Written by Dana Blankenhorn, Inactive
scarecrow.jpg
Those who recall my recent piece on Richard Stallman will nod when they read this. UPDATE: Phipps says he was misunderstood by the reporter who wrote this.

Simon Phipps, a Sun executive, told a conference in London that people need to stop thinking of open source as "free" and start thinking of it as "connected capitalism."

His theme was that altruism is not the motivation for open source, greed is.

But why can't it be both?

Phipps is making a straw man argument, but of a particular type. That's why I have the picture of Ray Bolger at right, in his role from The Wizard of Oz. It's a scarecrow argument.
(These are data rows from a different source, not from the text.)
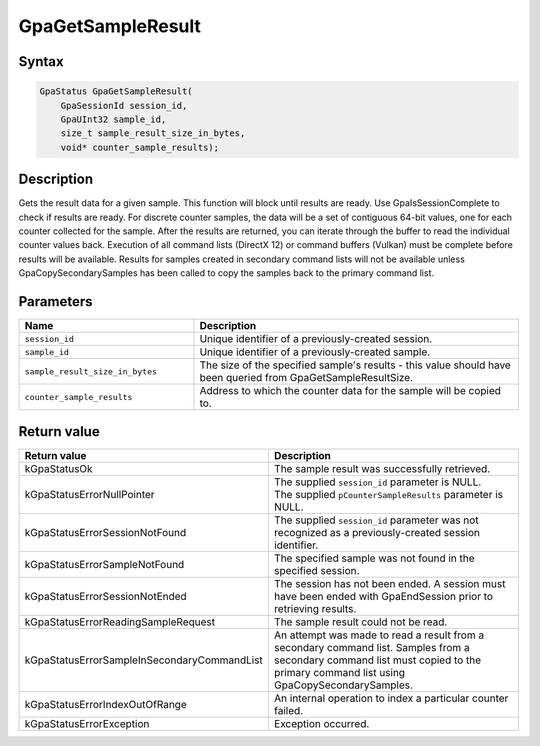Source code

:.. Copyright (c) 2018-2021 Advanced Micro Devices, Inc. All rights reserved.

GpaGetSampleResult
@@@@@@@@@@@@@@@@@@

Syntax
%%%%%%

.. code-block:: c++

    GpaStatus GpaGetSampleResult(
        GpaSessionId session_id,
        GpaUInt32 sample_id,
        size_t sample_result_size_in_bytes,
        void* counter_sample_results);

Description
%%%%%%%%%%%

Gets the result data for a given sample. This function will block until results
are ready. Use GpaIsSessionComplete to check if results are ready. For
discrete counter samples, the data will be a set of contiguous 64-bit values,
one for each counter collected for the sample. After the results are returned,
you can iterate through the buffer to read the individual counter values back.
Execution of all command lists (DirectX 12) or command buffers (Vulkan) must be
complete before results will be available. Results for samples created in
secondary command lists will not be available unless GpaCopySecondarySamples
has been called to copy the samples back to the primary command list.

Parameters
%%%%%%%%%%

.. csv-table::
    :header: "Name", "Description"
    :widths: 35, 65

    "``session_id``", "Unique identifier of a previously-created session."
    "``sample_id``", "Unique identifier of a previously-created sample."
    "``sample_result_size_in_bytes``", "The size of the specified sample's results - this value should have been queried from GpaGetSampleResultSize."
    "``counter_sample_results``", "Address to which the counter data for the sample will be copied to."

Return value
%%%%%%%%%%%%

.. csv-table::
    :header: "Return value", "Description"
    :widths: 35, 65

    "kGpaStatusOk", "The sample result was successfully retrieved."
    "kGpaStatusErrorNullPointer", "| The supplied ``session_id`` parameter is NULL.
    | The supplied ``pCounterSampleResults`` parameter is NULL."
    "kGpaStatusErrorSessionNotFound", "The supplied ``session_id`` parameter was not recognized as a previously-created session identifier."
    "kGpaStatusErrorSampleNotFound", "The specified sample was not found in the specified session."
    "kGpaStatusErrorSessionNotEnded", "The session has not been ended. A session must have been ended with GpaEndSession prior to retrieving results."
    "kGpaStatusErrorReadingSampleRequest", "The sample result could not be read."
    "kGpaStatusErrorSampleInSecondaryCommandList", "An attempt was made to read a result from a secondary command list. Samples from a secondary command list must copied to the primary command list using GpaCopySecondarySamples."
    "kGpaStatusErrorIndexOutOfRange", "An internal operation to index a particular counter failed."
    "kGpaStatusErrorException", "Exception occurred."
In the movie (and the book), the Scarecrow insists he hasn't got a brain, but in fact he's the brains of Dorothy's outfit. In the end he's given mere proof of what he had already, a diploma.

In fact, both Phipps and Stallman are right. You can look upon Free and Open Source Software as mainly free. It drives costs down to the floor, along with Moore's Law, and allows the World to get onto the right side of the digital divide. This increases the number of potential customers for whatever comes next. It also increases the number of creators to make whatever comes next.

But as a common store, Free and Open Source Software enables everyone to build better, more valuable programs. With the basics taken care of, and shared in common, everyone can build something better on top of it, and compete there. Compete, that is, until this function too becomes basic, and you move even further up the stack.

It's Bill Gates' vision of "embrace and extend," only the beneficiaries are both the shareholders in companies doing the sharing and those at the bottom doing the using. There's no either-or about it. Only those who fight strawmen believe that. Phipps needs some cold water thrown on him.